Bob gutted out the big hill up the pavement on his own though. He toughed it out all the way into the finish with all of our team's respect. What a ride! Especially on an "empty tank", energy-wise and sleep-wise.

We collapsed at the finish, proud of what our rides were that day and glad to have spent time in each others company. That's what the Gent's race is all about to me. Teamwork, fun, and a great day out on a bike. I think, from what I gathered anyway, many of the rest felt the same way. A good accomplishment in less than ideal conditions on some tough, albeit flattish, roads.

Afterward many folks went to a local restaurant where a room had been reserved for the riders to gather and share stories of the day with each other. I got to my truck and looked at the time. HooBoy! I had to hoof it back home to make family pizza night, so I skipped out and drove home. We spent more time out there than I thought!

The Vaya post-ride
A Word On The Bike:

This was a big test for the new-to-me Vaya. A metric century in windy, very dusty, and loose conditions. Here are my bullet points on the thoughts on this bike after the event...

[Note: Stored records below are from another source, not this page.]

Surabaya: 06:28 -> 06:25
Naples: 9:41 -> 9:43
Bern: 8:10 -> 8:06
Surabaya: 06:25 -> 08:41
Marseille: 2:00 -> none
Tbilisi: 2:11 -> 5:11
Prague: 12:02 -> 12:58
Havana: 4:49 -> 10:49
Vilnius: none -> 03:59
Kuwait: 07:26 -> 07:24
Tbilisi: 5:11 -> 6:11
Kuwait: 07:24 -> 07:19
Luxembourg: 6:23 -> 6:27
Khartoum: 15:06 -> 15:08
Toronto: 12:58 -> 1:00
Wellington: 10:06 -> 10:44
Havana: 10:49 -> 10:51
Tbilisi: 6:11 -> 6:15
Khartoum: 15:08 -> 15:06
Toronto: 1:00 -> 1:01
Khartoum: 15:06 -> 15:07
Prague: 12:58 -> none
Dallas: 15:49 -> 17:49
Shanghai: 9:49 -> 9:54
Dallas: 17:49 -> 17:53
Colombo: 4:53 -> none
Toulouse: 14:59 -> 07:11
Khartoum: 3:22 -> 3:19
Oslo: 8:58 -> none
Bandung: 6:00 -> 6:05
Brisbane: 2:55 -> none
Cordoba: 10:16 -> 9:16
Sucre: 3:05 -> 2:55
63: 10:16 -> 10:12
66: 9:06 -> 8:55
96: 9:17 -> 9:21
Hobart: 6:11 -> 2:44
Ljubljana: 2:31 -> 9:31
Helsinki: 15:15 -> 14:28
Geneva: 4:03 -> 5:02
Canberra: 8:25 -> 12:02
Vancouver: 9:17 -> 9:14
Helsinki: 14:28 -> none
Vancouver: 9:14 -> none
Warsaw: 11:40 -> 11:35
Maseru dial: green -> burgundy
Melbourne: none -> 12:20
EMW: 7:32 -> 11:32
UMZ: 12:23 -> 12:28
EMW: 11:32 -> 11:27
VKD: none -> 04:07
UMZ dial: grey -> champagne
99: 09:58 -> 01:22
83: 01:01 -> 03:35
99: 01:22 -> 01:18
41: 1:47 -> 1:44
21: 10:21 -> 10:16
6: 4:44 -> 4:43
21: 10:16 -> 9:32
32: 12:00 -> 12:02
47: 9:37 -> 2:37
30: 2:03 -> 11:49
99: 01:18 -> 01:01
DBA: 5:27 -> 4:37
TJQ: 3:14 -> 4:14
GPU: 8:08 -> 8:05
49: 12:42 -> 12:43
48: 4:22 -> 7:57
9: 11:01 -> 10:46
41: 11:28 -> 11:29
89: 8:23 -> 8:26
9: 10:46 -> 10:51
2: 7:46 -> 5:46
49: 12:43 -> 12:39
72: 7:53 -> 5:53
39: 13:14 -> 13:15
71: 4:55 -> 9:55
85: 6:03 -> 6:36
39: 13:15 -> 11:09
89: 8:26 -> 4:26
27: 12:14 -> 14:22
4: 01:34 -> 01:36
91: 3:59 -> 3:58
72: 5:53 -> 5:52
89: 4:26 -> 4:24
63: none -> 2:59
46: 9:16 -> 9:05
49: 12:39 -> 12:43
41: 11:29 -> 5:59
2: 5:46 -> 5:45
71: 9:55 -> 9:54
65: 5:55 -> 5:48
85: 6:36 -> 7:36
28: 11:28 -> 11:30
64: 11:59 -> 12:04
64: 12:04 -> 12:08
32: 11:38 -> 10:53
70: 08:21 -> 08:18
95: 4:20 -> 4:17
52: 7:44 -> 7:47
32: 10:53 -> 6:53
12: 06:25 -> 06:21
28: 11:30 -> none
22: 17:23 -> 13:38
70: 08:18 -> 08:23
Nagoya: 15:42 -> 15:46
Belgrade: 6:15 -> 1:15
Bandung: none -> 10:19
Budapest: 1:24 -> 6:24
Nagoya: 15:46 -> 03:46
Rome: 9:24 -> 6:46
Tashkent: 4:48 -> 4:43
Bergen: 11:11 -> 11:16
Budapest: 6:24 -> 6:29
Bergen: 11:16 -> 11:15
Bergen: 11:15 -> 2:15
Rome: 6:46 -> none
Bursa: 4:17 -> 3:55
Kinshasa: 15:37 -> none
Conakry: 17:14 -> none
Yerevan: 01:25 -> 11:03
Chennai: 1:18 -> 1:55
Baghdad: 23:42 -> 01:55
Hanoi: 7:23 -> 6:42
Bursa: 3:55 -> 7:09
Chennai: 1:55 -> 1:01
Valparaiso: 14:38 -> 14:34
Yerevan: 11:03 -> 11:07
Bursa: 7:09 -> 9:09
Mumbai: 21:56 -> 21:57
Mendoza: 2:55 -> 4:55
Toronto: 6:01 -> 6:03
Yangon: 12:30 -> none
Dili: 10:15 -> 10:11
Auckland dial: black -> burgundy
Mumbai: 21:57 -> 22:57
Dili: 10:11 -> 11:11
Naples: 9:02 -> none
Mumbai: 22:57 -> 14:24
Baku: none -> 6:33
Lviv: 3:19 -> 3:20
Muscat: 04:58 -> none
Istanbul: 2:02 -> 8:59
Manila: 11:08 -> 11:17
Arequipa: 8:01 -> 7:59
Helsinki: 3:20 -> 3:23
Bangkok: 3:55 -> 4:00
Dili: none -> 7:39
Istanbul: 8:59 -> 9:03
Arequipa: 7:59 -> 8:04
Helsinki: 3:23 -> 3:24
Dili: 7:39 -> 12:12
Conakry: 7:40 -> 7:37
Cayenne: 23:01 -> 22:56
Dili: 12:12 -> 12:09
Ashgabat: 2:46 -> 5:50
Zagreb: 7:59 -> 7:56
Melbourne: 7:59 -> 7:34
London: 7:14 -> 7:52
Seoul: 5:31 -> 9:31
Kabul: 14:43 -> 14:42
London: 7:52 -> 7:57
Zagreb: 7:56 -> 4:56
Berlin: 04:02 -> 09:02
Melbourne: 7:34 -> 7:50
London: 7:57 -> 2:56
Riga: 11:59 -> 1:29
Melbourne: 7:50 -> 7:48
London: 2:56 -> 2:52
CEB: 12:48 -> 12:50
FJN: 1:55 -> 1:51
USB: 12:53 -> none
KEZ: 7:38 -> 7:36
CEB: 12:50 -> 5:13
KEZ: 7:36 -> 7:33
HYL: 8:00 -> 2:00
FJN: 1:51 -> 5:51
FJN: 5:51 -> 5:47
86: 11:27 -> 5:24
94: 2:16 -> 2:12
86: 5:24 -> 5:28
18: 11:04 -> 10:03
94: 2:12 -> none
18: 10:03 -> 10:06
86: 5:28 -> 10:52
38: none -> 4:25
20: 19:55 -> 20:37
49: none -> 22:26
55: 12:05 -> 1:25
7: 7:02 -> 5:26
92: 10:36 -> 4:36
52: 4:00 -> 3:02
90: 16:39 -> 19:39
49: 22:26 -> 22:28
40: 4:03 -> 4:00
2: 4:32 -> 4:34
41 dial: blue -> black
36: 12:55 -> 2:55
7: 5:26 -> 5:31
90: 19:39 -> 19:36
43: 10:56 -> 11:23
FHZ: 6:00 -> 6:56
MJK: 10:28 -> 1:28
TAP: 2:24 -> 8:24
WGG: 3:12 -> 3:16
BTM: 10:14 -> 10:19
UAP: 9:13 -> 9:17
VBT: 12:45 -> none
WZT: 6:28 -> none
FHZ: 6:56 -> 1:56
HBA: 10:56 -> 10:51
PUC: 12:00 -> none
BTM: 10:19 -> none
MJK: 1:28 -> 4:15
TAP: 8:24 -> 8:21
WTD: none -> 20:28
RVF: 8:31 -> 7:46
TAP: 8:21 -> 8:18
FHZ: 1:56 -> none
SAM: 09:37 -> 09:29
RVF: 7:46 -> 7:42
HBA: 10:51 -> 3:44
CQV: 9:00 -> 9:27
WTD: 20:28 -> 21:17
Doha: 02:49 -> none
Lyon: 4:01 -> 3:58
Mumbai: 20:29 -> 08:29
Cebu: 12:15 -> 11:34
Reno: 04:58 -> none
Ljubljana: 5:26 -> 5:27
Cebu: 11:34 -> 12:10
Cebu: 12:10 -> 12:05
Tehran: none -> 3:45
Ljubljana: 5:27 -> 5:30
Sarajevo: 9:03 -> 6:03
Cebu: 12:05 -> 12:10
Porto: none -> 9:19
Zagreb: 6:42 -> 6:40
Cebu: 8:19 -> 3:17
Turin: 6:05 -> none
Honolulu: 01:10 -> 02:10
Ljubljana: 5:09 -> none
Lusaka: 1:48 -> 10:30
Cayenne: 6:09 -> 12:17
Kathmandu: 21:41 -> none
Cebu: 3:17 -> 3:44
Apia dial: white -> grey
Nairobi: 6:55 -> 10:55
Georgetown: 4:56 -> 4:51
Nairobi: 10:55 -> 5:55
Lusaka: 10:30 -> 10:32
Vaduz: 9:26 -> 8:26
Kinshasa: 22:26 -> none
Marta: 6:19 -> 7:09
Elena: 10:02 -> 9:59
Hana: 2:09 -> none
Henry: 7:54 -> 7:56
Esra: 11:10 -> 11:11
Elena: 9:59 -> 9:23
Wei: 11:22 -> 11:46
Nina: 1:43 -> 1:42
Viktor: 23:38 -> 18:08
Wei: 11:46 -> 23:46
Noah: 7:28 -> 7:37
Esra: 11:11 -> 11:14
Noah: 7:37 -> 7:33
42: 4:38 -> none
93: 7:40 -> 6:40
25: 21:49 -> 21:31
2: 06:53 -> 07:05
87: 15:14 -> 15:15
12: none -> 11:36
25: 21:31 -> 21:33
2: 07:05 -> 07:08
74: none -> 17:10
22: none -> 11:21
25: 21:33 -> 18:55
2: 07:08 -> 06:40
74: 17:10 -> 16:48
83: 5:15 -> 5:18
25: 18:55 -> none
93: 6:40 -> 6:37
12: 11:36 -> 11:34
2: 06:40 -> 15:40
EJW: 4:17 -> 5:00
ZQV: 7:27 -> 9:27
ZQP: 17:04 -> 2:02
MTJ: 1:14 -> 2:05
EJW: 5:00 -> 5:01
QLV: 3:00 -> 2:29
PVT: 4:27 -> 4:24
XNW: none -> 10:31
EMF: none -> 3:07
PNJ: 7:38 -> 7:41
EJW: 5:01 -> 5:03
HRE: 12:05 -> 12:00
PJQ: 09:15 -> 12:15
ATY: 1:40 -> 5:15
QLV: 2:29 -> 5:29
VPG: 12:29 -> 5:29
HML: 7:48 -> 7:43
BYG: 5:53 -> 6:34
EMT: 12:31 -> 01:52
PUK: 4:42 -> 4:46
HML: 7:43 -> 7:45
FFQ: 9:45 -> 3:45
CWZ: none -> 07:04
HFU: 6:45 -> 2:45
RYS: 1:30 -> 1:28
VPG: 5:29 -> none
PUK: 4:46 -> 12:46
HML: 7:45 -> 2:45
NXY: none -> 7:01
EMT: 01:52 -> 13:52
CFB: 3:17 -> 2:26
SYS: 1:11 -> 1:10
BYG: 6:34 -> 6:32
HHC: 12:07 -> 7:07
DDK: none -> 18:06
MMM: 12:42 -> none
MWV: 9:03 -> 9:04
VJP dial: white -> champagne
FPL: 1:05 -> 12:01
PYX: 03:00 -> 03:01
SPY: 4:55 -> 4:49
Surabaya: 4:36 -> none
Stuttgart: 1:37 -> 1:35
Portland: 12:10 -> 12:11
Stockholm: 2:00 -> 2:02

  • Comfortable. That's one thing that came up during the ride, and it was Steve who mentioned it. He said it looked as though I was really comfortable on the bike. I guess I hadn't given that a thought, and so it must be that I am comfortable with this set up.
  • Not So Comfortable. That's in reference to the saddle, which didn't quite agree with me after a few hours. There will be a swap here and that should solve that issue. 
  • Comfortably Stable. The tires in this case. They were smooth at about 50psi front/55psi rear. They went through the deeper stuff with no washing out or slipping. 
  • Not So Stable. The deep section Edge wheels in a cross wind. I was reminded of a ride a few years ago when I had these wheels on a Dos Niner and a similar situation arose. It was sketch-o-rama on some steep, fast hills. Saturday reminded me of why I am a bit less stoked on deeper section rims on gravel with wind. 
  • The Bike Itself: The Vaya is comfortable, mostly stable, (the head angle seems a bit on the steep side to me), and stiff where it needs to be. I like it.
  • The Brakes: Wow! Touchy suns-a-guns. Very powerful, and way more than what this bike needs. Of course, I do have a 180mm rotor up front. There will be new 160 fr/r rotors fitted sometime up the road. 
And that's a wrap on the Gent's Race for 2013. Many thanks again to everyone involved in volunteering and organizing this event. There were 36 five man/women teams this year! Thanks to my team mates: Sam, Steve, David, and Bob. You guys made the event a blast for me. I am honored to have ridden with you again.